● STUDY MATERIAL
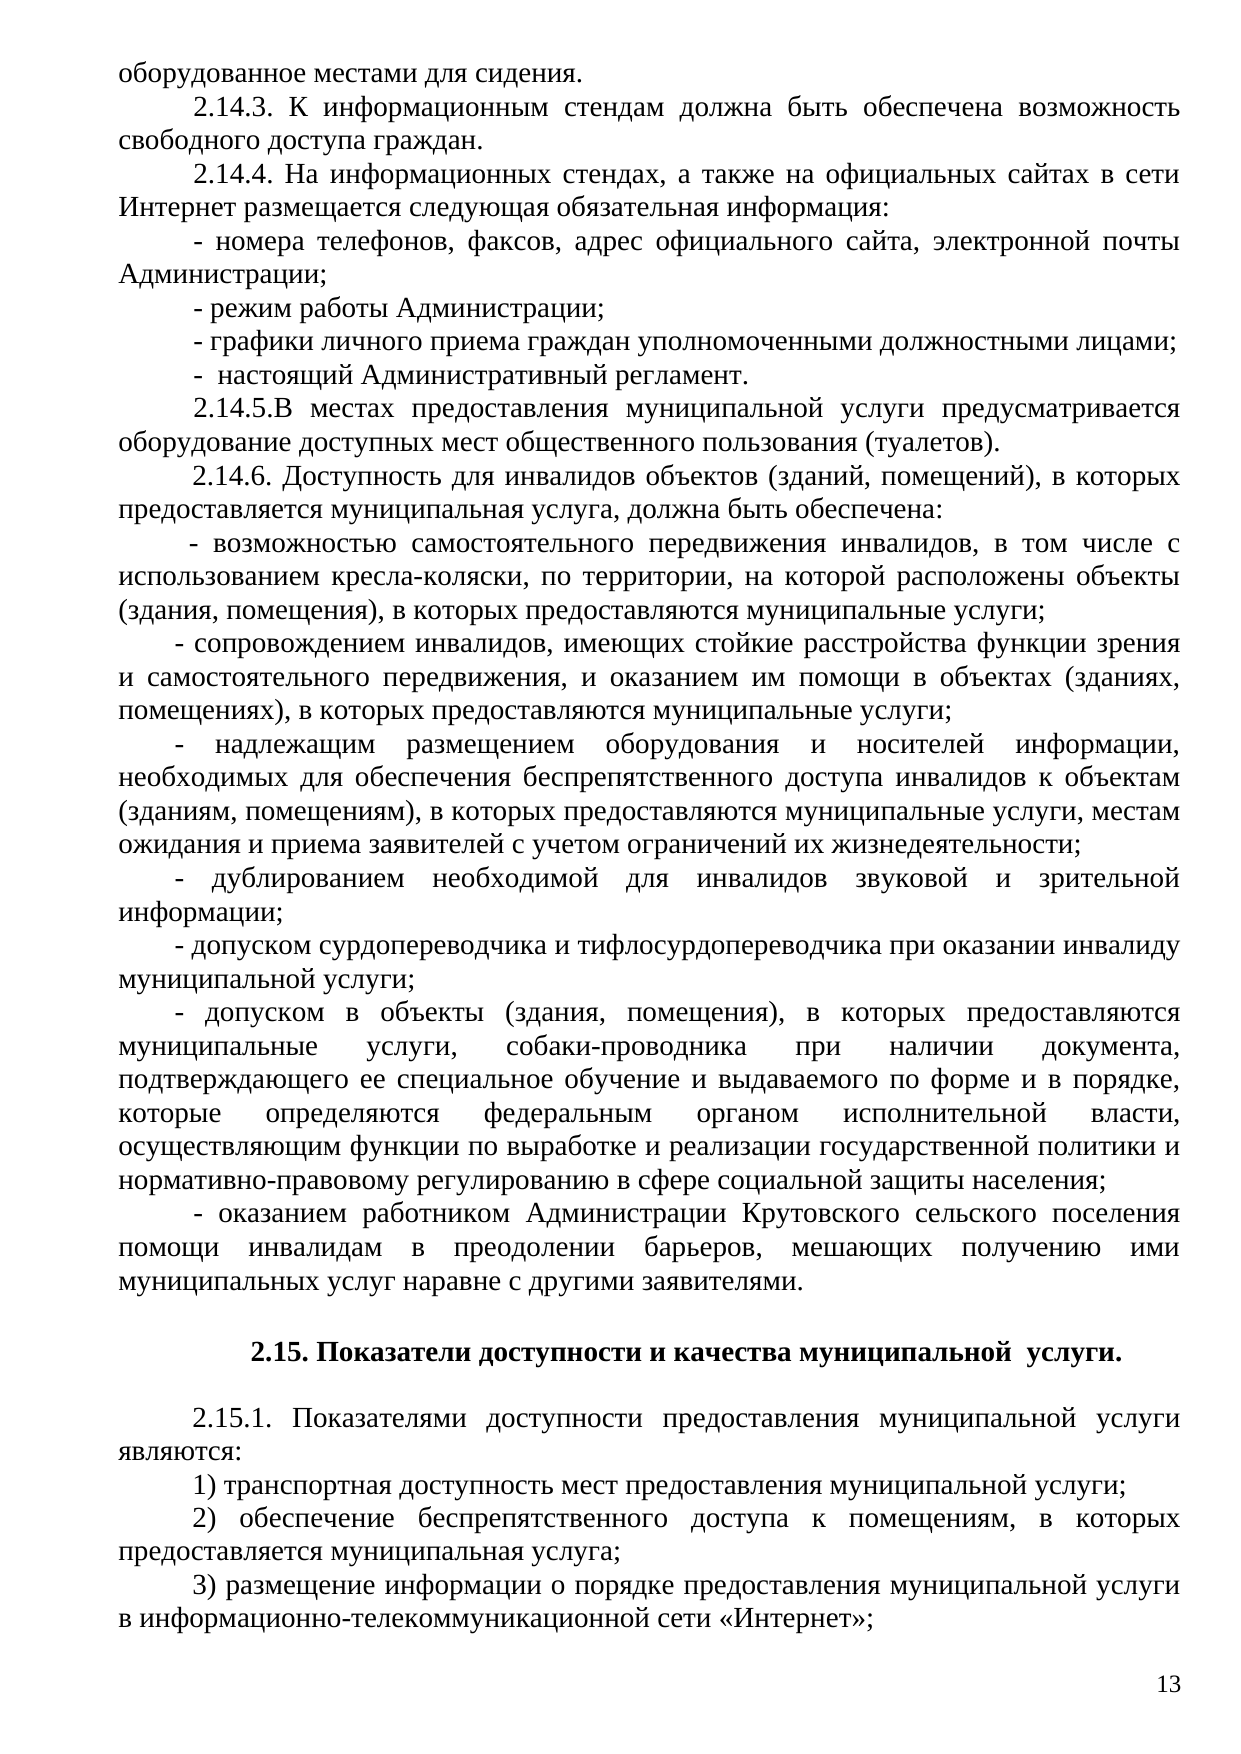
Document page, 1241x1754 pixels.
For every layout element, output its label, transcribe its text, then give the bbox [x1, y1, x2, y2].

text - допуском в объекты (здания, помещения), в которых предоставляются муниципальные услуги, собаки-проводника при наличии документа, подтверждающего ее специальное обучение и выдаваемого по форме и в порядке, которые определяются федеральным органом исполнительной власти, осуществляющим функции по выработке и реализации государственной политики и нормативно-правовому регулированию в сфере социальной защиты населения; [118, 994, 1181, 1196]
text 3) размещение информации о порядке предоставления муниципальной услуги в информационно-телекоммуникационной сети «Интернет»; [118, 1567, 1181, 1634]
text 2.14.3. К информационным стендам должна быть обеспечена возможность свободного доступа граждан. [118, 89, 1181, 156]
text 1) транспортная доступность мест предоставления муниципальной услуги; [118, 1467, 1181, 1501]
text - допуском сурдопереводчика и тифлосурдопереводчика при оказании инвалиду муниципальной услуги; [118, 927, 1181, 994]
text - надлежащим размещением оборудования и носителей информации, необходимых для обеспечения беспрепятственного доступа инвалидов к объектам (зданиям, помещениям), в которых предоставляются муниципальные услуги, местам ожидания и приема заявителей с учетом ограничений их жизнедеятельности; [118, 726, 1181, 860]
text - настоящий Административный регламент. [118, 357, 1181, 391]
list 2.14.6. Доступность для инвалидов объектов (зданий, помещений), в которых предоставляется муниципальная услуга, должна быть обеспечена: [118, 458, 1181, 525]
text 2.14.5.В местах предоставления муниципальной услуги предусматривается оборудование доступных мест общественного пользования (туалетов). [118, 391, 1181, 458]
text 2.15. Показатели доступности и качества муниципальной услуги. [118, 1334, 1181, 1367]
text - оказанием работником Администрации Крутовского сельского поселения помощи инвалидам в преодолении барьеров, мешающих получению ими муниципальных услуг наравне с другими заявителями. [118, 1196, 1181, 1296]
text - сопровождением инвалидов, имеющих стойкие расстройства функции зрения и самостоятельного передвижения, и оказанием им помощи в объектах (зданиях, помещениях), в которых предоставляются муниципальные услуги; [118, 625, 1181, 726]
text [118, 55, 1181, 89]
text - дублированием необходимой для инвалидов звуковой и зрительной информации; [118, 860, 1181, 927]
text - номера телефонов, факсов, адрес официального сайта, электронной почты Администрации; [118, 223, 1181, 290]
text - возможностью самостоятельного передвижения инвалидов, в том числе с использованием кресла-коляски, по территории, на которой расположены объекты (здания, помещения), в которых предоставляются муниципальные услуги; [118, 525, 1181, 625]
text - графики личного приема граждан уполномоченными должностными лицами; [118, 323, 1181, 357]
text 2.15.1. Показателями доступности предоставления муниципальной услуги являются: [118, 1401, 1181, 1467]
text - режим работы Администрации; [118, 290, 1181, 323]
text 2) обеспечение беспрепятственного доступа к помещениям, в которых предоставляется муниципальная услуга; [118, 1501, 1181, 1567]
text 2.14.4. На информационных стендах, а также на официальных сайтах в сети Интернет размещается следующая обязательная информация: [118, 156, 1181, 223]
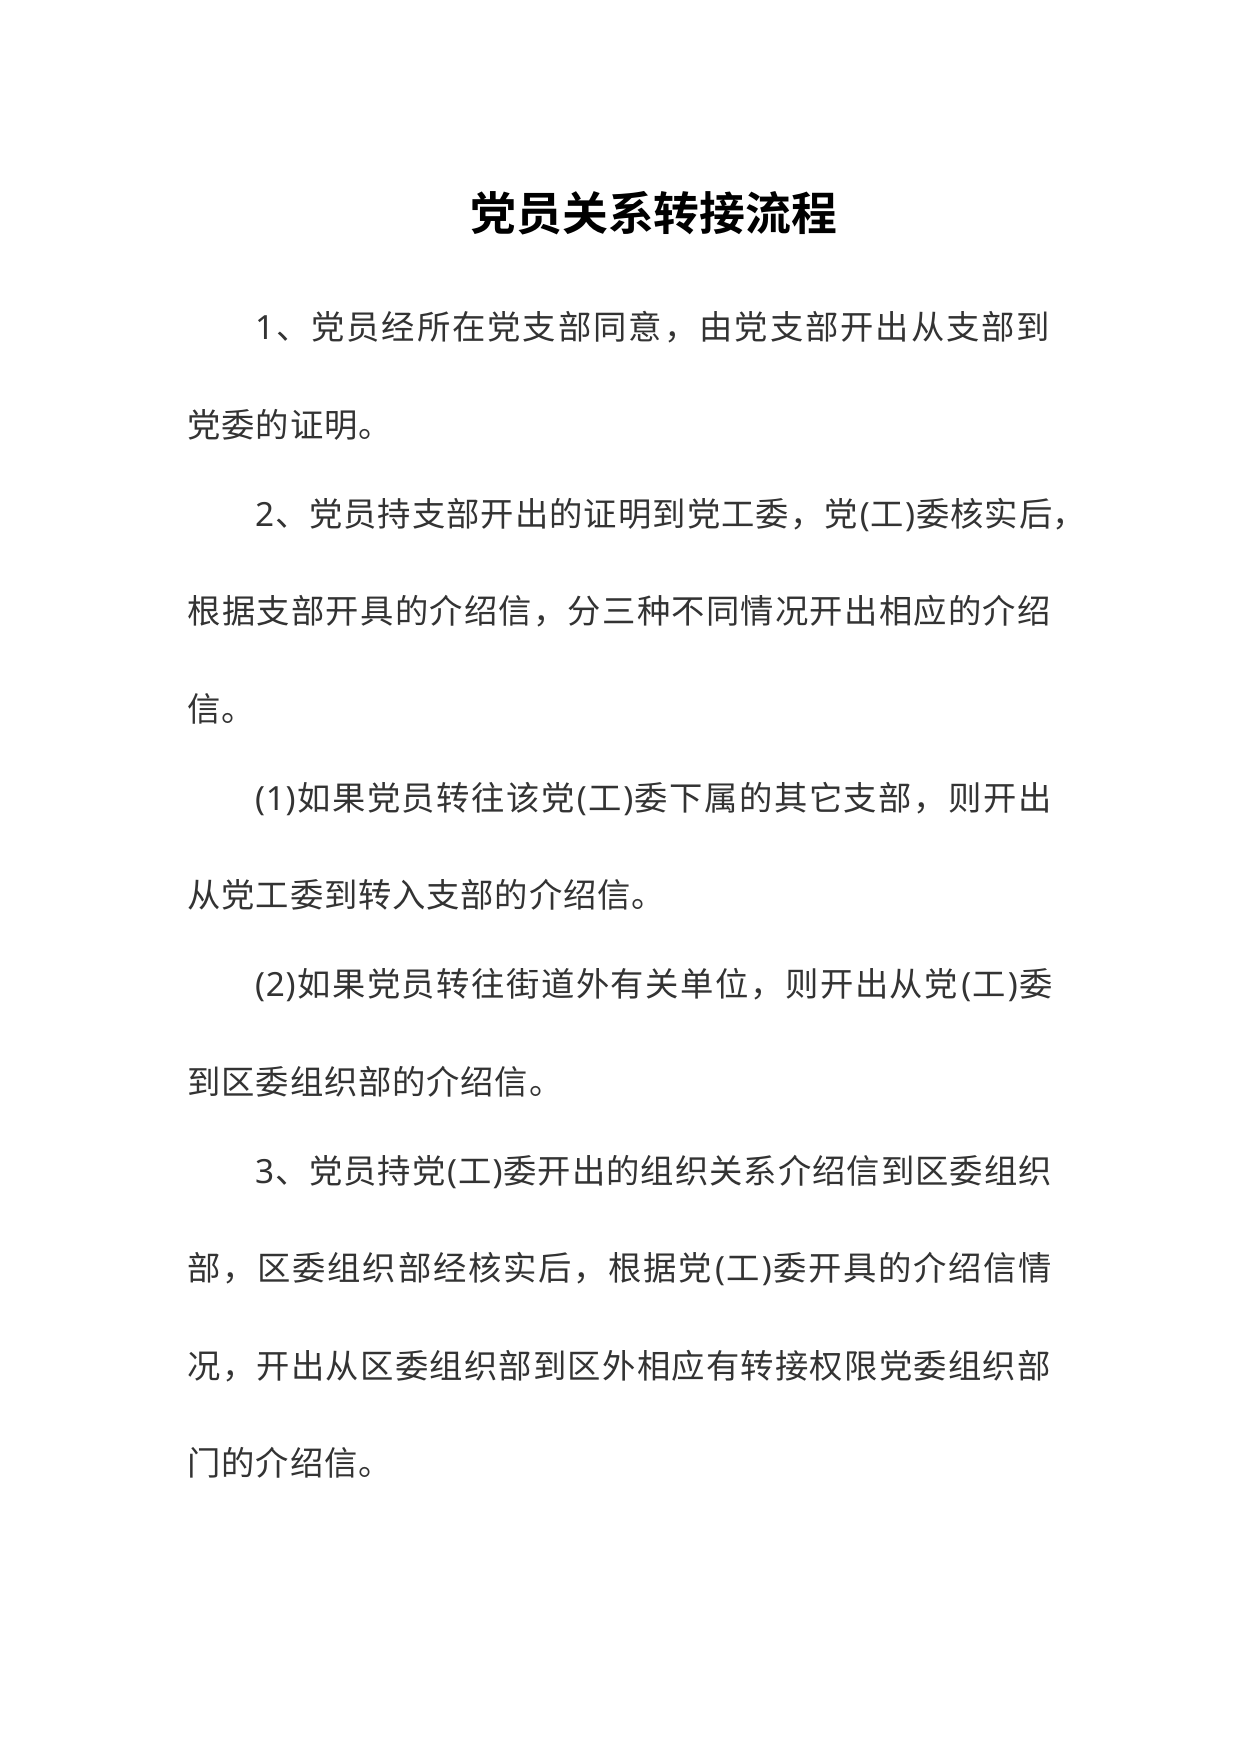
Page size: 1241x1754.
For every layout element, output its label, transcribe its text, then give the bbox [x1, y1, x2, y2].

text 3、党员持党(工)委开出的组织关系介绍信到区委组织部，区委组织部经核实后，根据党(工)委开具的介绍信情况，开出从区委组织部到区外相应有转接权限党委组织部门的介绍信。 [187, 1136, 1053, 1494]
text 1、党员经所在党支部同意，由党支部开出从支部到党委的证明。 [187, 293, 1053, 455]
text (1)如果党员转往该党(工)委下属的其它支部，则开出从党工委到转入支部的介绍信。 [187, 763, 1053, 926]
text (2)如果党员转往街道外有关单位，则开出从党(工)委到区委组织部的介绍信。 [187, 950, 1053, 1112]
text 2、党员持支部开出的证明到党工委，党(工)委核实后，根据支部开具的介绍信，分三种不同情况开出相应的介绍信。 [187, 479, 1053, 739]
text 党员关系转接流程 [187, 162, 1053, 259]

● WHAT YOU WILL DO
Repeat each record verbatim, pictures excluded.

● WRITTEN SOLUTION
Document page, 1241x1754 pixels.
For every layout element, output its label, transcribe its text, then give the bbox [x1, y1, x2, y2].

text - допуском в объекты (здания, помещения), в которых предоставляются муниципальные услуги, собаки-проводника при наличии документа, подтверждающего ее специальное обучение и выдаваемого по форме и в порядке, которые определяются федеральным органом исполнительной власти, осуществляющим функции по выработке и реализации государственной политики и нормативно-правовому регулированию в сфере социальной защиты населения; [118, 994, 1181, 1196]
text 3) размещение информации о порядке предоставления муниципальной услуги в информационно-телекоммуникационной сети «Интернет»; [118, 1567, 1181, 1634]
text 2.14.3. К информационным стендам должна быть обеспечена возможность свободного доступа граждан. [118, 89, 1181, 156]
text 1) транспортная доступность мест предоставления муниципальной услуги; [118, 1467, 1181, 1501]
text - допуском сурдопереводчика и тифлосурдопереводчика при оказании инвалиду муниципальной услуги; [118, 927, 1181, 994]
text - надлежащим размещением оборудования и носителей информации, необходимых для обеспечения беспрепятственного доступа инвалидов к объектам (зданиям, помещениям), в которых предоставляются муниципальные услуги, местам ожидания и приема заявителей с учетом ограничений их жизнедеятельности; [118, 726, 1181, 860]
text - настоящий Административный регламент. [118, 357, 1181, 391]
list 2.14.6. Доступность для инвалидов объектов (зданий, помещений), в которых предоставляется муниципальная услуга, должна быть обеспечена: [118, 458, 1181, 525]
text 2.14.5.В местах предоставления муниципальной услуги предусматривается оборудование доступных мест общественного пользования (туалетов). [118, 391, 1181, 458]
text 2.15. Показатели доступности и качества муниципальной услуги. [118, 1334, 1181, 1367]
text - оказанием работником Администрации Крутовского сельского поселения помощи инвалидам в преодолении барьеров, мешающих получению ими муниципальных услуг наравне с другими заявителями. [118, 1196, 1181, 1296]
text - сопровождением инвалидов, имеющих стойкие расстройства функции зрения и самостоятельного передвижения, и оказанием им помощи в объектах (зданиях, помещениях), в которых предоставляются муниципальные услуги; [118, 625, 1181, 726]
text [118, 55, 1181, 89]
text - дублированием необходимой для инвалидов звуковой и зрительной информации; [118, 860, 1181, 927]
text - номера телефонов, факсов, адрес официального сайта, электронной почты Администрации; [118, 223, 1181, 290]
text - возможностью самостоятельного передвижения инвалидов, в том числе с использованием кресла-коляски, по территории, на которой расположены объекты (здания, помещения), в которых предоставляются муниципальные услуги; [118, 525, 1181, 625]
text - графики личного приема граждан уполномоченными должностными лицами; [118, 323, 1181, 357]
text 2.15.1. Показателями доступности предоставления муниципальной услуги являются: [118, 1401, 1181, 1467]
text - режим работы Администрации; [118, 290, 1181, 323]
text 2) обеспечение беспрепятственного доступа к помещениям, в которых предоставляется муниципальная услуга; [118, 1501, 1181, 1567]
text 2.14.4. На информационных стендах, а также на официальных сайтах в сети Интернет размещается следующая обязательная информация: [118, 156, 1181, 223]
Page size: 1241x1754.
For every layout element, output its label, transcribe its text, then give the bbox [x1, y1, x2, y2].

text 3、党员持党(工)委开出的组织关系介绍信到区委组织部，区委组织部经核实后，根据党(工)委开具的介绍信情况，开出从区委组织部到区外相应有转接权限党委组织部门的介绍信。 [187, 1136, 1053, 1494]
text 1、党员经所在党支部同意，由党支部开出从支部到党委的证明。 [187, 293, 1053, 455]
text (1)如果党员转往该党(工)委下属的其它支部，则开出从党工委到转入支部的介绍信。 [187, 763, 1053, 926]
text (2)如果党员转往街道外有关单位，则开出从党(工)委到区委组织部的介绍信。 [187, 950, 1053, 1112]
text 2、党员持支部开出的证明到党工委，党(工)委核实后，根据支部开具的介绍信，分三种不同情况开出相应的介绍信。 [187, 479, 1053, 739]
text 党员关系转接流程 [187, 162, 1053, 259]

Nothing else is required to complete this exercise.